On the fourth go-round, I struck gold.  I re-imagined the central idea once again, personified an inanimate object and used my scenario to describe a situation that happens every day.  Not an earth-shattering revelation about everyday, just a little thought experiment on what might be happening when the vending machine at the end of the hall rejects your dollar.  Somehow, it felt like gold.  An ostensibly ridiculous premise with an endearing (at least, I think so!) character whom you don’t expect, giving an unexpected perspective and staying light and upbeat.  So it was a bit out of my comfort zone, a bit funny, a bit ridiculous, and very much me.  As I was writing it, before it was finished (yeah, that quickly, even before I could finish three sentences), I could tell it was the best one.  That “magic” was happening, that crazy feeling where you feel like you’ve tapped into the magical mind-juice of the universe and your pen (okay, your keyboard) is acting as a conduit for the timeless universal stories that speak to everybody.  You know, a good writing session.

The fifth attempt felt a little forced, so I pulled the plug after that one.

So, to reflect, I wrote one story in my usual vein, a second with one foot out of the vein, a third with an eye on a different horizon, and a fourth that struck out toward that horizon and — by all accounts — seems to be resonating with folks who read it.  So now, I’ve got another prompt in front of me for the weekend, and I’m all in my own head, wondering if I need to write three junk stories before I get at the “real” one.  For that matter, I’m working on an extended short story and boy oh boy, does it feel awkward and forced.  Like I’m in touch with the central idea, and I’m enjoying the premise, but I can tell as I’m writing it that I’m not telling the story the right way.

Do I need a few crap attempts at the topic to “clear the pipes” so that I can get down to writing the story that I want to write?  If so, how far do I have to carry those stories out?  When I wrote Rejected v1, it felt like a pretty good story to me, but in retrospect I can see that it’s awfully derivative.  The current version of Powdered Chaos, at about 30% completion, already feels crap.  Do I need to carry it to is conclusion before I take another stab at it?  Or, having written about 4000 words on it already, can I legitimately realize it’s crap and start over without crashing my creative process?

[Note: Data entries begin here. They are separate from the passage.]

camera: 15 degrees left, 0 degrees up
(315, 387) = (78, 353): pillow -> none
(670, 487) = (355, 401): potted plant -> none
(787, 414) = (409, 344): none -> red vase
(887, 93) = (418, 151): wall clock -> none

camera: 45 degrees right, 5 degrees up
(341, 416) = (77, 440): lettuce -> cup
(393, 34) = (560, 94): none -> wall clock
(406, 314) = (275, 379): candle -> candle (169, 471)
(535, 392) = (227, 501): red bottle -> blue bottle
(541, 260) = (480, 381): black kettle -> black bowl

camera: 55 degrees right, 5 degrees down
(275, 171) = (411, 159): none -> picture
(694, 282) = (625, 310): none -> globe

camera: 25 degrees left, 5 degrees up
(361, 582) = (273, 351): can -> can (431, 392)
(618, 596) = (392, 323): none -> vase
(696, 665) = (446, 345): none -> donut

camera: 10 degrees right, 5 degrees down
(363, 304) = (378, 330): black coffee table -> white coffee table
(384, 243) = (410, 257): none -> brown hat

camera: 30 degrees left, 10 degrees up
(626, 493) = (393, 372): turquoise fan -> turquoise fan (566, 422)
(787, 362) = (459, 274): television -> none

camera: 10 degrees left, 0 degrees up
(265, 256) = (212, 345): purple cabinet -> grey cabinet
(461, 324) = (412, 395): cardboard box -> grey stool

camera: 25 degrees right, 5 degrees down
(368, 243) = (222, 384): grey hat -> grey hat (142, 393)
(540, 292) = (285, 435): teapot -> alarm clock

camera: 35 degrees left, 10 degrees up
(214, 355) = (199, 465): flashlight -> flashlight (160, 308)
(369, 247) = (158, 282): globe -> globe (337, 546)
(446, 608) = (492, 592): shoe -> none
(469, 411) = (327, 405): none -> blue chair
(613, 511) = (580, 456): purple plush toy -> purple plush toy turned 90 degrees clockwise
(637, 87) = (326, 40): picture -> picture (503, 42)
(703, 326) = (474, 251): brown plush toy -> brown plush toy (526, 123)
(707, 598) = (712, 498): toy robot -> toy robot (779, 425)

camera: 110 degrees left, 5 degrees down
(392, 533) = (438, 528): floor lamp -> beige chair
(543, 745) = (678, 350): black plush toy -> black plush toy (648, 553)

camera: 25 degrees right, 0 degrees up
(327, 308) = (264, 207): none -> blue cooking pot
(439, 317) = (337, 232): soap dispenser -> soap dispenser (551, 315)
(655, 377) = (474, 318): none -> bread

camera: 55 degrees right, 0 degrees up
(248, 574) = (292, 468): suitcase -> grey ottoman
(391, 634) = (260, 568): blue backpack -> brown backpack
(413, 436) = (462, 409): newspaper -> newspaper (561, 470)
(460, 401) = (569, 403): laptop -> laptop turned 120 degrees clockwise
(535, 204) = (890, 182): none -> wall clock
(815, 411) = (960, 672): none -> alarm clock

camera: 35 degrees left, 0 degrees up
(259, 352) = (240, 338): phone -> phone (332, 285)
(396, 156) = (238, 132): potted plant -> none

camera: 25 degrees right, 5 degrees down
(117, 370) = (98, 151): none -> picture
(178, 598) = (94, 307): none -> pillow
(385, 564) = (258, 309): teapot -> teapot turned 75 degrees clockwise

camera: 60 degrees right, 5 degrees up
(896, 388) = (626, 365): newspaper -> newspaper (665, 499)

In short, just what the hell is my creative process anyway?  This is seriously bugging me, and it’s bogging down my writing hard while I’m trying to carry my momentum through this lull before I jump into editing Accidentally Inspired.

Need to figure this out.  Anybody else have anxiety like this about your drafts?  How do you attack it?  Do I just write the crap to clear the pipes or do I resist the urge to waste time on the crap and hold out for the good ideas to strike?